◆ EXERCISE DIRECTIONS
Restate word for word all of the lines below, with each image left out.
....
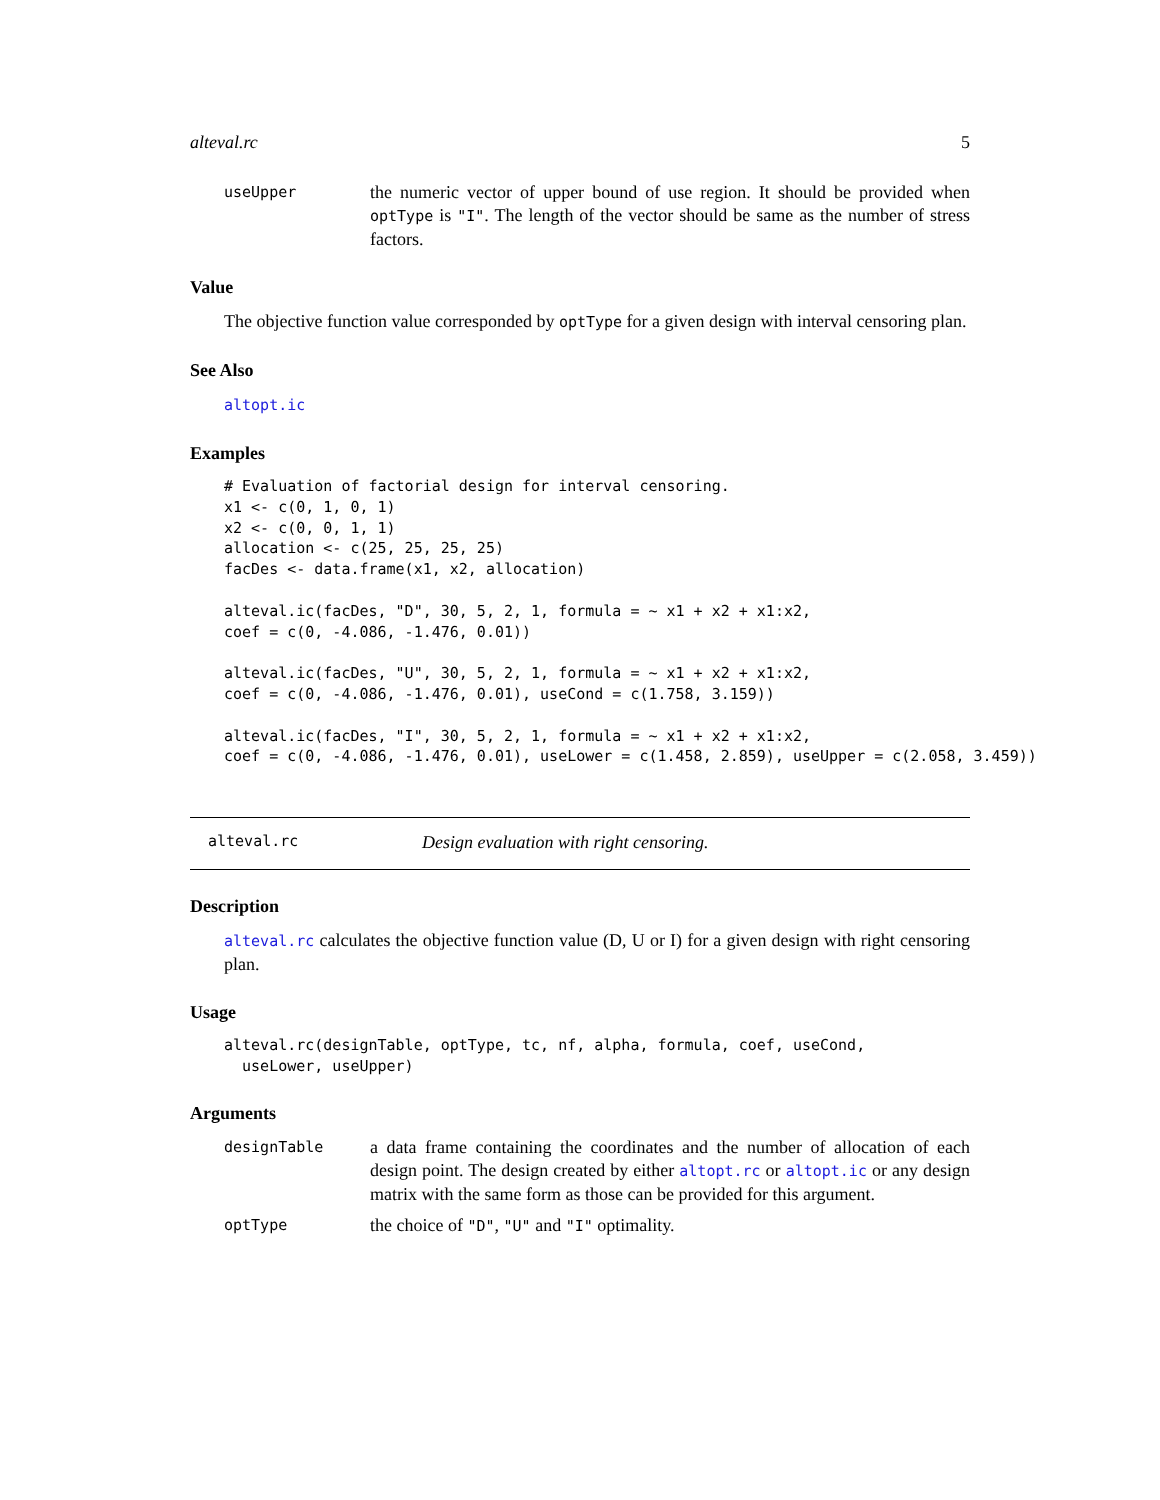alteval.rc 5
useUpper the numeric vector of upper bound of use region. It should be provided when optType is "I". The length of the vector should be same as the number of stress factors.
Value
The objective function value corresponded by optType for a given design with interval censoring plan.
See Also
altopt.ic
Examples
# Evaluation of factorial design for interval censoring.
x1 <- c(0, 1, 0, 1)
x2 <- c(0, 0, 1, 1)
allocation <- c(25, 25, 25, 25)
facDes <- data.frame(x1, x2, allocation)

alteval.ic(facDes, "D", 30, 5, 2, 1, formula = ~ x1 + x2 + x1:x2,
coef = c(0, -4.086, -1.476, 0.01))

alteval.ic(facDes, "U", 30, 5, 2, 1, formula = ~ x1 + x2 + x1:x2,
coef = c(0, -4.086, -1.476, 0.01), useCond = c(1.758, 3.159))

alteval.ic(facDes, "I", 30, 5, 2, 1, formula = ~ x1 + x2 + x1:x2,
coef = c(0, -4.086, -1.476, 0.01), useLower = c(1.458, 2.859), useUpper = c(2.058, 3.459))
alteval.rc Design evaluation with right censoring.
Description
alteval.rc calculates the objective function value (D, U or I) for a given design with right censoring plan.
Usage
alteval.rc(designTable, optType, tc, nf, alpha, formula, coef, useCond,
  useLower, useUpper)
Arguments
designTable a data frame containing the coordinates and the number of allocation of each design point. The design created by either altopt.rc or altopt.ic or any design matrix with the same form as those can be provided for this argument.
optType the choice of "D", "U" and "I" optimality.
....
◆ THE COMPLETED TASK
alteval.rc 5
useUpper the numeric vector of upper bound of use region. It should be provided when optType is "I". The length of the vector should be same as the number of stress factors.
Value
The objective function value corresponded by optType for a given design with interval censoring plan.
See Also
altopt.ic
Examples
# Evaluation of factorial design for interval censoring.
x1 <- c(0, 1, 0, 1)
x2 <- c(0, 0, 1, 1)
allocation <- c(25, 25, 25, 25)
facDes <- data.frame(x1, x2, allocation)

alteval.ic(facDes, "D", 30, 5, 2, 1, formula = ~ x1 + x2 + x1:x2,
coef = c(0, -4.086, -1.476, 0.01))

alteval.ic(facDes, "U", 30, 5, 2, 1, formula = ~ x1 + x2 + x1:x2,
coef = c(0, -4.086, -1.476, 0.01), useCond = c(1.758, 3.159))

alteval.ic(facDes, "I", 30, 5, 2, 1, formula = ~ x1 + x2 + x1:x2,
coef = c(0, -4.086, -1.476, 0.01), useLower = c(1.458, 2.859), useUpper = c(2.058, 3.459))
alteval.rc Design evaluation with right censoring.
Description
alteval.rc calculates the objective function value (D, U or I) for a given design with right censoring plan.
Usage
alteval.rc(designTable, optType, tc, nf, alpha, formula, coef, useCond,
  useLower, useUpper)
Arguments
designTable a data frame containing the coordinates and the number of allocation of each design point. The design created by either altopt.rc or altopt.ic or any design matrix with the same form as those can be provided for this argument.
optType the choice of "D", "U" and "I" optimality.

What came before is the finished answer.